En contraste, citó lo que sucede en Brasil, donde el 75% de la semilla que utilizan los productores es legal, aunque destacó que ese porcentaje corre riesgos de reducirse por el contrabando de variedades transgénicas originarias de la Argentina.

Más del cultivo
Por su lado, Jorge Romagnoli, directivo de Aapresid, sostiene que La pampa no es inagotable, y destacó la importancia de incluir las rotaciones en los planteos agrícolas. "La soja no es sustentable a largo plazo si no hay diversificaciones para que sea positivo el balance de carbono", apuntó. Por otra parte, lamentó la existencia de factores económicos que impiden la expansión del maíz.
La experta del centro de investigaciones Embrapa, de Brasil, Mercedes Carrao Panizzi, destacó que en su país está creciendo a una tasa del 4% anual el consumo de alimentos sobre la base de soja. Informó que desde 1987 existe un programa estatal que difunde los beneficios que tiene para la salud la oleaginosa, como anticancerígeno y como medio de prevenir la osteoporosis.

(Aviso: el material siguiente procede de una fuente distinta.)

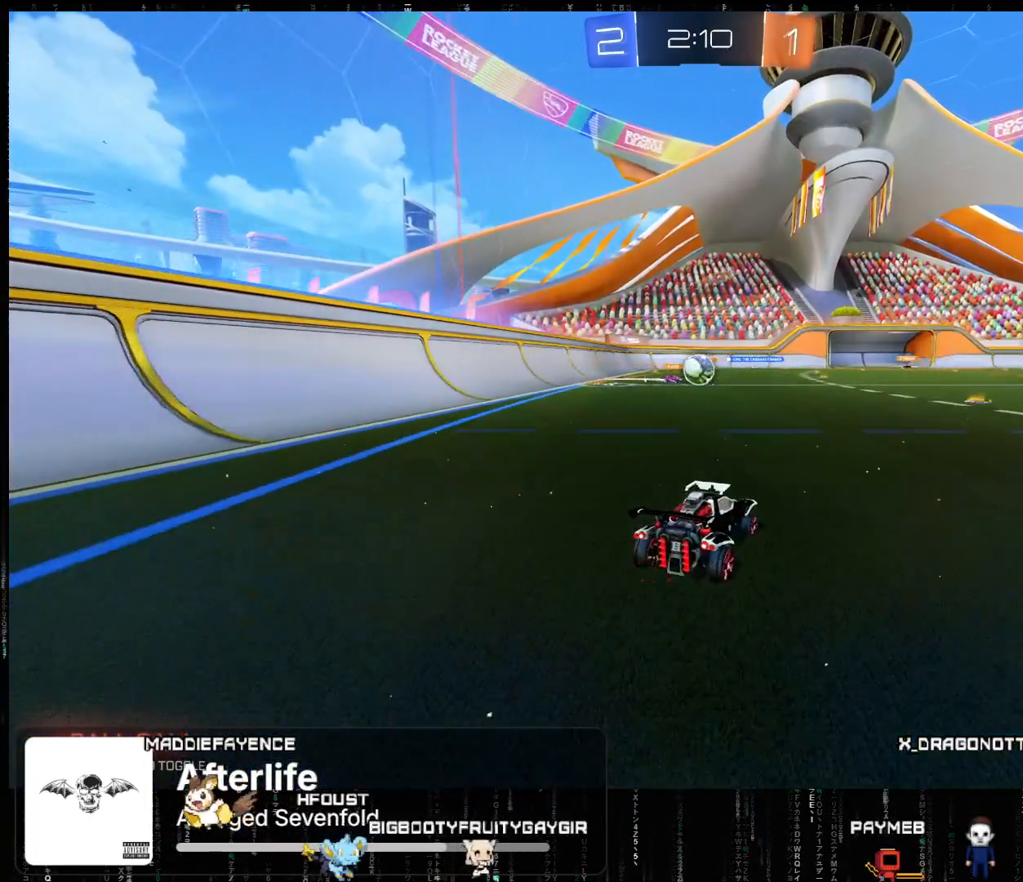
{"buttons": ["A", "X", "L2", "R2"], "left_stick": "right", "events": [[117, "left_stick", "left"], [167, "left_stick", "center"], [300, "left_stick", "down-right"], [383, "A", "down"], [383, "L2", "down"], [383, "X", "down"], [433, "left_stick", "right"]]}
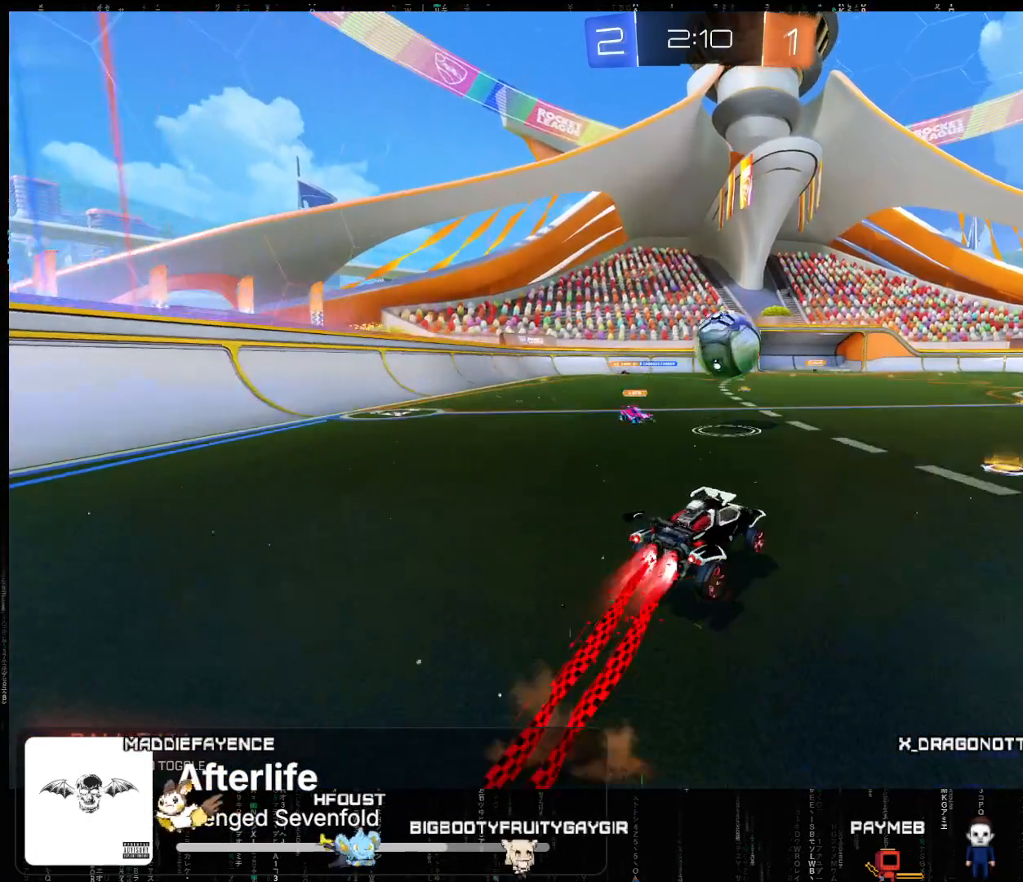
{"buttons": ["R2"], "left_stick": "center", "events": [[33, "X", "up"], [100, "X", "down"], [333, "X", "up"], [400, "L2", "up"], [417, "left_stick", "center"], [433, "A", "up"]]}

La biotecnología generó las nuevas oportunidades


El desarrollo de la biotecnología en el campo de la agricultura ha generado nuevos productos y oportunidades, pero para el especialista Alvin Young, de la Universidad de Oklahoma, Estados Unidos, sin los productores la revolución biotecnológica no tendría sentido.
Durante la tercera jornada del "XI Congreso Nacional de Siembra Directa", organizado por Aapresid, Young se refirió con vehemencia a las ventajas que la investigación trajo aparejadas para las cosechas; se permitió criticar con dureza a los países de la Unión Europea y a su reticencia casi cultural a aprobar la propagación de los organismos modificados genéticamente; y también fustigó a los ecologistas que en su país "quieren frenar el avance de la ciencia".
Para el especialista estadounidense "el crecimiento de los transgénicos es una realidad", ya no una simple promesa futurista, y los opositores tendrán que asumir que en 10 años de consumo y utilización no generaron mayores inconvenientes.

Un insulto
"No estoy de acuerdo con el principio precautorio", subrayó el experto, casi desafiante. Y agregó que si alguien le dice a un productor que debe convivir a diario con factores de riesgo (clima, contingencias del mercado, políticas estatales, entre otras) o que "no hagas esto porque es riesgoso", la citada advertencia le suena casi como un insulto.
"Cada vez que hacemos fitomejoramiento enfrentamos a un riesgo, a un desafío", sostuvo Young. Sin embargo, aclaró que, a su entender, los mecanismo de testeo de nuevas variedades y las normas de bioseguridad exigentes hacen que los niveles de peligro se reduzcan y que los beneficios a obtener sean muchos.